Theater doesn't work that way, not even when we fall in love with a musical by listening to the cast recording before we ever see it live.
When someone's gone to a play, we don't ask her afterward, "Who won? What was the score?" We ask, "How was it?" In order for her to know the answer to that, attention must be paid. And it's a kind of attention that demands more effort of the audience than passive forms of entertainment like movies, TV or sports. It's a cliché of theater to say that actors get energy from the audience, but they do, and you can feel it in a performance. An audience focused on a glowing screen isn't going to hear that line land, isn't going to see the fluid movement of an actor's body, isn't going to register an eloquent shift in the lighting. The performance will be lost on them and, with their concentration elsewhere, something will be lost from the performance.
Most theater is text-based, and understanding the words is paramount. That's true even in musical theater, hordes of foreign tourists on Broadway notwithstanding. In opera, the music takes precedence; in musical theater, as in drama, enunciation is key. But even the most talented multitaskers among us will not be able to take in that language if they're reading and writing text messages during the show. Likewise, the sounds and silences that are built into the experience of movement-based theater will be nothing but background to them.

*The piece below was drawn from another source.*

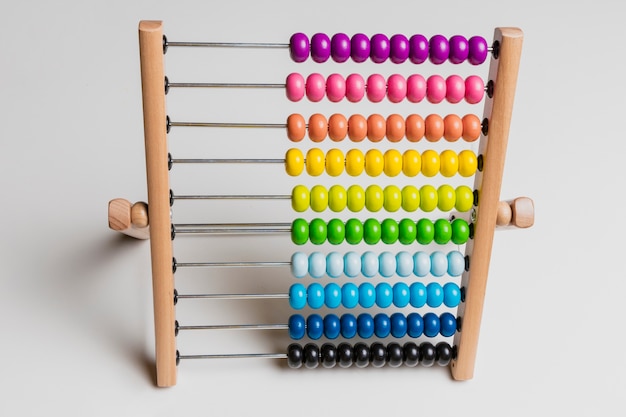
Find the location of a particular element. The image size is (626, 417). stand legs is located at coordinates [131, 217], [521, 212], [480, 241], [163, 326].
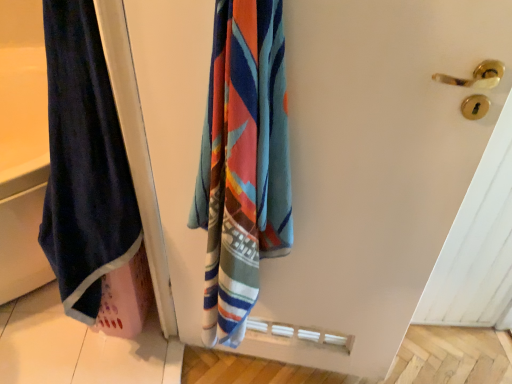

Not all of this applies, of course, at outdoor theater, where the expectations and behaviors of audiences and artists are not what they are indoors. In the most casual outdoor settings -- the picnic-in-the-park setup, or street theater -- it's perfectly okay to talk, eat, cough and move around. Extraneous noise, whether from a barking dog or an ambulance, is part of the deal.
But cacophony isn't always what we want, or what best serves a play, and there's nothing precious about insisting that an audience be fully present at a performance.
Part of what I find interesting about the stageFARM's godsend of a pre-show announcement is that the company, whose slogan is "We make plays for play-haters," aims itself squarely at "a generation weaned on the immediacy of MySpace and YouTUBE" [sic] and alienated by theater's "cost, pretense, and elitism." If the stageFARM doesn't believe it's necessary to open the texting gates in order to engage its target audience of young people new to theatergoing, why should anyone else? It's not as if the company is enforcing local law by putting the kibosh on texting. While New York City bans the use of cell phones during performances, that 2003 law is limited to making or receiving calls, not texts. The stageFARM has gone a step beyond what's required to actively teach theater etiquette to people who can't be expected to know it.
I understand my friend's delight at discovering that kids were texting each other about the show during a performance. Any youthful excitement about the theater is encouraging. It's the kids' timing that was off, which is what made what they were doing rude. It's entirely possible that they ruined the experience of other first-timers by distracting them from what was going on onstage, and they may have harmed the experience of loyal patrons, too. Whatever they had to say to each other, they could have said later -- at intermission or after the show, in person or via text.
Theater, like so many industries, tends to be a little bit desperate to attract young people, but it needs to be careful about how it does that. It's not helpful to alienate the rest of the audience in order to give free rein to the rude people, even if some of them are young.